### Task goal
Rewrite the source text of all the records below, replacing "Catches" with "Intercepts" and changing nothing else. Leave the pictures out of your answer.

Document images with their source code:
+ + + +

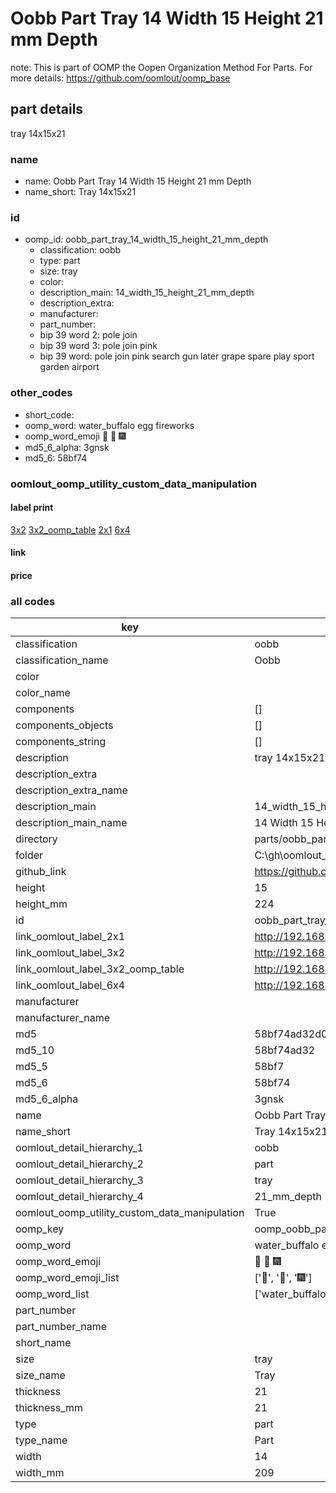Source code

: # Oobb Part Tray 14 Width 15 Height 21 mm Depth  

note: This is part of OOMP the Oopen Organization Method For Parts. For more details: https://github.com/oomlout/oomp_base

##  part details
  



tray 14x15x21



### name
* name: Oobb Part Tray 14 Width 15 Height 21 mm Depth
* name_short: Tray 14x15x21 
### id
* oomp_id: oobb_part_tray_14_width_15_height_21_mm_depth
  * classification: oobb
  * type: part
  * size: tray
  * color: 
  * description_main: 14_width_15_height_21_mm_depth
  * description_extra: 
  * manufacturer: 
  * part_number: 
  * bip 39 word 2: pole join
  * bip 39 word 3: pole join pink
  * bip 39 word: pole join pink search gun later grape spare play sport garden airport

### other_codes
* short_code: 
* oomp_word: water_buffalo egg fireworks
* oomp_word_emoji :water_buffalo: :egg: :fireworks:
* md5_6_alpha: 3gnsk
* md5_6: 58bf74






### oomlout_oomp_utility_custom_data_manipulation
#### label print
[3x2](http://192.168.1.245:1112/?label=oomp%203gnsk)
[3x2_oomp_table](http://192.168.1.108:1112/?label=oomp%203gnsk)
[2x1](http://192.168.1.242:1112/?label=oomp%203gnsk)
[6x4](http://192.168.1.55:1112/?label=oomp%203gnsk)    

#### link

                              

#### price







### all codes 
| key | value |  
| --- | --- |  
| classification | oobb |  
| classification_name | Oobb |  
| color |  |  
| color_name |  |  
| components | [] |  
| components_objects | [] |  
| components_string | [] |  
| description | tray 14x15x21 |  
| description_extra |  |  
| description_extra_name |  |  
| description_main | 14_width_15_height_21_mm_depth |  
| description_main_name | 14 Width 15 Height 21 mm Depth |  
| directory | parts/oobb_part_tray_14_width_15_height_21_mm_depth |  
| folder | C:\gh\oomlout_oobb_version_4_generated_parts\parts\oobb_part_tray_14_width_15_height_21_mm_depth |  
| github_link | https://github.com/oomlout/oomlout_oomp_part_src/tree/main/parts/oobb_part_tray_14_width_15_height_21_mm_depth |  
| height | 15 |  
| height_mm | 224 |  
| id | oobb_part_tray_14_width_15_height_21_mm_depth |  
| link_oomlout_label_2x1 | http://192.168.1.242:1112/?label=oomp%203gnsk |  
| link_oomlout_label_3x2 | http://192.168.1.245:1112/?label=oomp%203gnsk |  
| link_oomlout_label_3x2_oomp_table | http://192.168.1.108:1112/?label=oomp%203gnsk |  
| link_oomlout_label_6x4 | http://192.168.1.55:1112/?label=oomp%203gnsk |  
| manufacturer |  |  
| manufacturer_name |  |  
| md5 | 58bf74ad32d06cb9f533fc214a1e0d3c |  
| md5_10 | 58bf74ad32 |  
| md5_5 | 58bf7 |  
| md5_6 | 58bf74 |  
| md5_6_alpha | 3gnsk |  
| name | Oobb Part Tray 14 Width 15 Height 21 mm Depth |  
| name_short | Tray 14x15x21  |  
| oomlout_detail_hierarchy_1 | oobb |  
| oomlout_detail_hierarchy_2 | part |  
| oomlout_detail_hierarchy_3 | tray |  
| oomlout_detail_hierarchy_4 | 21_mm_depth |  
| oomlout_oomp_utility_custom_data_manipulation | True |  
| oomp_key | oomp_oobb_part_tray_14_width_15_height_21_mm_depth |  
| oomp_word | water_buffalo egg fireworks |  
| oomp_word_emoji | :water_buffalo: :egg: :fireworks: |  
| oomp_word_emoji_list | [':water_buffalo:', ':egg:', ':fireworks:'] |  
| oomp_word_list | ['water_buffalo', 'egg', 'fireworks'] |  
| part_number |  |  
| part_number_name |  |  
| short_name |  |  
| size | tray |  
| size_name | Tray |  
| thickness | 21 |  
| thickness_mm | 21 |  
| type | part |  
| type_name | Part |  
| width | 14 |  
| width_mm | 209 |  
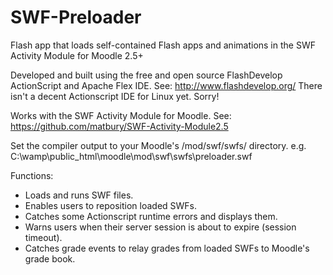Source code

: SWF-Preloader
=============

Flash app that loads self-contained Flash apps and animations in the SWF Activity Module for Moodle 2.5+

Developed and built using the free and open source FlashDevelop
ActionScript and Apache Flex IDE. See: http://www.flashdevelop.org/
There isn't a decent Actionscript IDE for Linux yet. Sorry!

Works with the SWF Activity Module for Moodle. See: https://github.com/matbury/SWF-Activity-Module2.5

Set the compiler output to your Moodle's /mod/swf/swfs/ directory.
e.g. C:\\wamp\public_html\moodle\mod\swf\swfs\preloader.swf

Functions:

* Loads and runs SWF files.
* Enables users to reposition loaded SWFs.
* Catches some Actionscript runtime errors and displays them.
* Warns users when their server session is about to expire (session timeout).
* Catches grade events to relay grades from loaded SWFs to Moodle's grade book.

+ + + +

### Response to the task
Source code

: # Oobb Part Tray 14 Width 15 Height 21 mm Depth  

note: This is part of OOMP the Oopen Organization Method For Parts. For more details: https://github.com/oomlout/oomp_base

##  part details
  



tray 14x15x21



### name
* name: Oobb Part Tray 14 Width 15 Height 21 mm Depth
* name_short: Tray 14x15x21 
### id
* oomp_id: oobb_part_tray_14_width_15_height_21_mm_depth
  * classification: oobb
  * type: part
  * size: tray
  * color: 
  * description_main: 14_width_15_height_21_mm_depth
  * description_extra: 
  * manufacturer: 
  * part_number: 
  * bip 39 word 2: pole join
  * bip 39 word 3: pole join pink
  * bip 39 word: pole join pink search gun later grape spare play sport garden airport

### other_codes
* short_code: 
* oomp_word: water_buffalo egg fireworks
* oomp_word_emoji :water_buffalo: :egg: :fireworks:
* md5_6_alpha: 3gnsk
* md5_6: 58bf74






### oomlout_oomp_utility_custom_data_manipulation
#### label print
[3x2](http://192.168.1.245:1112/?label=oomp%203gnsk)
[3x2_oomp_table](http://192.168.1.108:1112/?label=oomp%203gnsk)
[2x1](http://192.168.1.242:1112/?label=oomp%203gnsk)
[6x4](http://192.168.1.55:1112/?label=oomp%203gnsk)    

#### link

                              

#### price







### all codes 
| key | value |  
| --- | --- |  
| classification | oobb |  
| classification_name | Oobb |  
| color |  |  
| color_name |  |  
| components | [] |  
| components_objects | [] |  
| components_string | [] |  
| description | tray 14x15x21 |  
| description_extra |  |  
| description_extra_name |  |  
| description_main | 14_width_15_height_21_mm_depth |  
| description_main_name | 14 Width 15 Height 21 mm Depth |  
| directory | parts/oobb_part_tray_14_width_15_height_21_mm_depth |  
| folder | C:\gh\oomlout_oobb_version_4_generated_parts\parts\oobb_part_tray_14_width_15_height_21_mm_depth |  
| github_link | https://github.com/oomlout/oomlout_oomp_part_src/tree/main/parts/oobb_part_tray_14_width_15_height_21_mm_depth |  
| height | 15 |  
| height_mm | 224 |  
| id | oobb_part_tray_14_width_15_height_21_mm_depth |  
| link_oomlout_label_2x1 | http://192.168.1.242:1112/?label=oomp%203gnsk |  
| link_oomlout_label_3x2 | http://192.168.1.245:1112/?label=oomp%203gnsk |  
| link_oomlout_label_3x2_oomp_table | http://192.168.1.108:1112/?label=oomp%203gnsk |  
| link_oomlout_label_6x4 | http://192.168.1.55:1112/?label=oomp%203gnsk |  
| manufacturer |  |  
| manufacturer_name |  |  
| md5 | 58bf74ad32d06cb9f533fc214a1e0d3c |  
| md5_10 | 58bf74ad32 |  
| md5_5 | 58bf7 |  
| md5_6 | 58bf74 |  
| md5_6_alpha | 3gnsk |  
| name | Oobb Part Tray 14 Width 15 Height 21 mm Depth |  
| name_short | Tray 14x15x21  |  
| oomlout_detail_hierarchy_1 | oobb |  
| oomlout_detail_hierarchy_2 | part |  
| oomlout_detail_hierarchy_3 | tray |  
| oomlout_detail_hierarchy_4 | 21_mm_depth |  
| oomlout_oomp_utility_custom_data_manipulation | True |  
| oomp_key | oomp_oobb_part_tray_14_width_15_height_21_mm_depth |  
| oomp_word | water_buffalo egg fireworks |  
| oomp_word_emoji | :water_buffalo: :egg: :fireworks: |  
| oomp_word_emoji_list | [':water_buffalo:', ':egg:', ':fireworks:'] |  
| oomp_word_list | ['water_buffalo', 'egg', 'fireworks'] |  
| part_number |  |  
| part_number_name |  |  
| short_name |  |  
| size | tray |  
| size_name | Tray |  
| thickness | 21 |  
| thickness_mm | 21 |  
| type | part |  
| type_name | Part |  
| width | 14 |  
| width_mm | 209 |  
Source code

: SWF-Preloader
=============

Flash app that loads self-contained Flash apps and animations in the SWF Activity Module for Moodle 2.5+

Developed and built using the free and open source FlashDevelop
ActionScript and Apache Flex IDE. See: http://www.flashdevelop.org/
There isn't a decent Actionscript IDE for Linux yet. Sorry!

Works with the SWF Activity Module for Moodle. See: https://github.com/matbury/SWF-Activity-Module2.5

Set the compiler output to your Moodle's /mod/swf/swfs/ directory.
e.g. C:\\wamp\public_html\moodle\mod\swf\swfs\preloader.swf

Functions:

* Loads and runs SWF files.
* Enables users to reposition loaded SWFs.
* Intercepts some Actionscript runtime errors and displays them.
* Warns users when their server session is about to expire (session timeout).
* Intercepts grade events to relay grades from loaded SWFs to Moodle's grade book.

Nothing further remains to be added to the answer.